We always talk about the fact there are no guarantees in this life; the frailty of our human existence, and how we continually need to live in the moment. There exists a gentle balance between genuine joy and excessive frivolity, and yes, between seriousness and crankiness. Running biographer Chris Lear boiled down the inner workings of coach Mark Wetmore for every running geek to a note reportedly on composer Gustav Mahler's music stand: "Res Severa Verum Gaudia."
"To be serious is the greatest joy."
I like to think of myself as a "serious runner." My family identifies me, as well as Suzanne, as serious runners. We both believe a serious runner is a person who harbors great respect for the sport's individual disciplines, marvels at the exploits of the athletes and coaches who operate at the highest level, and understands that the act of running is a privilege. That's correct. Running is a privilege.
Runners, and their act, are privileged to be the tool of discipline for other sports. How many "My Sport Is Your Sport's Punishment" t-shirts have we seen worn by scholastic cross-country and track enthusiasts? We are privileged to have seasons which never end, but merely transform from cross-country to indoor track to outdoor track to toad racing to marathon (and yes, to triathlon, which I consider part of "the family") and back again. We are privileged by the broad scope of competition, of distance, and of intensity; a four-minute mile and a twelve-minute mile is still a mile. A four-minute miler and a twelve-minute miler are still a runner. A four-mile run and a twelve-mile run is a run.

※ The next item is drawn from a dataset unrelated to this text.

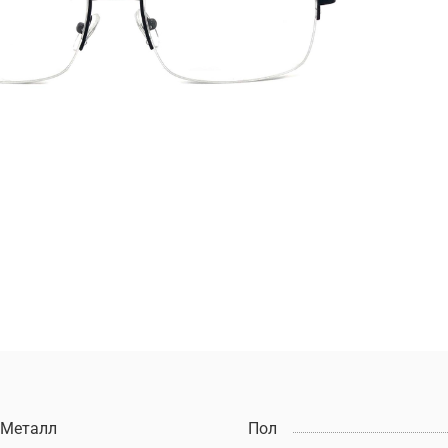
Металл
Пол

We are privileged by our egalitarian nature. A pair of shoes, a place to run, we're good to go. Keeping the act simple and pure, without excess frills, I believe are the hallmark of a culture which has it's collective act together. I've wondered why persons would take an act which was meant to be done with as little restraining influences as possible (...while I take umbrage with many of the first-century teacher Paul of Tarsus' doctrinal thoughts, his analogies between religious faith and distance running are pretty good) and add unnecessary hindrances...backpacks, compression tights, and worst of all, costumes. A fast runner who takes their run performance down a notch by, say, dressing up like one of the "Blues Brothers" or Elvis Presley, and still whips most everybody's behind makes a statement that says, "hey, I'm having fun here." But packs of people in tutus and prom gowns (especially guys) at the back-of-the-pack of a race (regardless of the distance) I think kind of missed the joke. That's not joy, folks. That's an exhibitionist "look at me" thing.

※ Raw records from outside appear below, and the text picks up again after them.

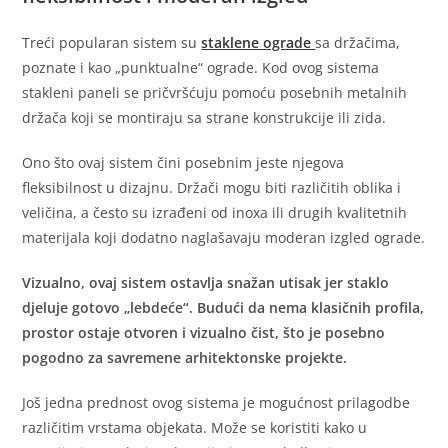
Treći popularan sistem su
staklene ograde
sa držačima,
poznate i kao „punktualne“ ograde. Kod ovog sistema
stakleni paneli se pričvršćuju pomoću posebnih metalnih
držača koji se montiraju sa strane konstrukcije ili zida.
Ono što ovaj sistem čini posebnim jeste njegova
fleksibilnost u dizajnu. Držači mogu biti različitih oblika i
veličina, a često su izrađeni od inoxa ili drugih kvalitetnih
materijala koji dodatno naglašavaju moderan izgled ograde.
Vizualno, ovaj sistem ostavlja snažan utisak jer staklo
djeluje gotovo „lebdeće“. Budući da nema klasičnih profila,
prostor ostaje otvoren i vizualno čist, što je posebno
pogodno za savremene arhitektonske projekte.
Još jedna prednost ovog sistema je mogućnost prilagodbe
različitim vrstama objekata. Može se koristiti kako u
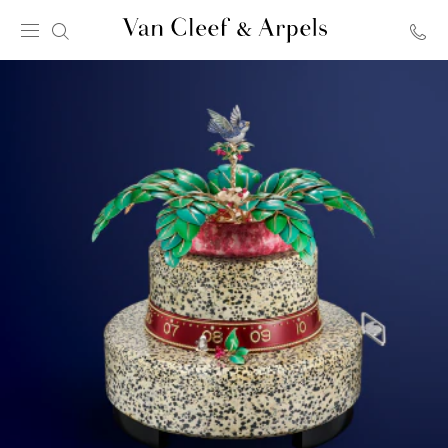
Главная
страница
Van
Cleef
&
Arpels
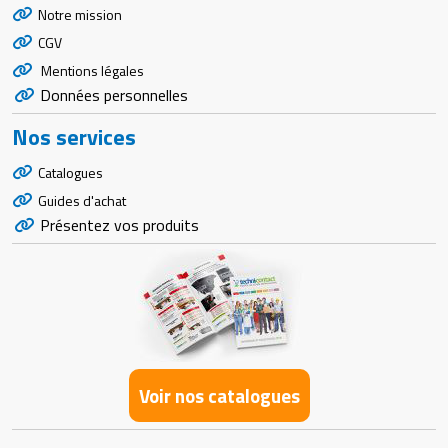
Notre mission
CGV
Mentions légales
Données personnelles
Nos services
Catalogues
Guides d'achat
Présentez vos produits
Voir nos catalogues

That's the kind of "I" that ideally is not in in team, and I wish was not in running. I'm not necessarily saying that we should completely blend in with the crowd. There's a place for funny hats and feather boas, but if you're going to turn a road race into a Mummer's parade, think about the persons who may look and see running as little more than frivolity...and we know there's so much more than that. I don't want to make someone think they need a "special outfit" to earn the privilege to run. I don't want people to equate what I love as a form of punishment, or as something that only military people do when they are forced to.

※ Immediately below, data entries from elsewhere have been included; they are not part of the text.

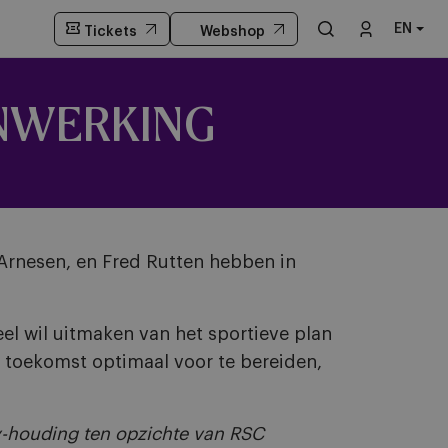
EN
Tickets
Webshop
ENWERKING
Arnesen, en Fred Rutten hebben in
eel wil uitmaken van het sportieve plan
e toekomst optimaal voor te bereiden,
ay-houding ten opzichte van RSC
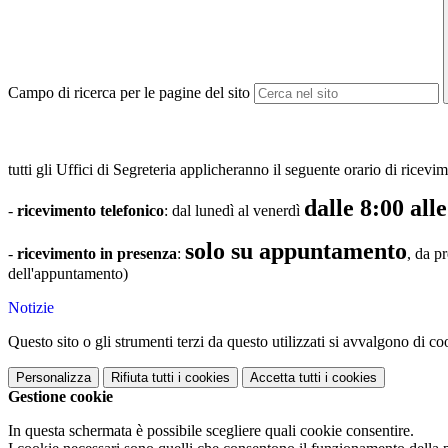
Campo di ricerca per le pagine del sito
tutti gli Uffici di Segreteria applicheranno il seguente orario di ricevi
dalle 8:00 all
-
ricevimento telefonico
: dal lunedì al venerdì
solo su appuntamento
-
ricevimento in presenza
:
, da p
dell'appuntamento)
Notizie
Questo sito o gli strumenti terzi da questo utilizzati si avvalgono di coo
Personalizza
Rifiuta tutti
i cookies
Accetta tutti
i cookies
Gestione cookie
In questa schermata è possibile scegliere quali cookie consentire.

Running is a sliver of sanity we have in a world gone mad. For some it's perhaps the only thing we do well, sometimes the greatest revenge against slights, insults, insinuations and innuendo. When it comes to the privilege I have my father to thank. He let me run track when my family physician said I couldn't because of asthma. He reminded me about my running posture which was wrong for baseball, but nearly perfect for distance running. As he becomes more frail, I become more serious about the things that matter. And hopefully more joyful with the same.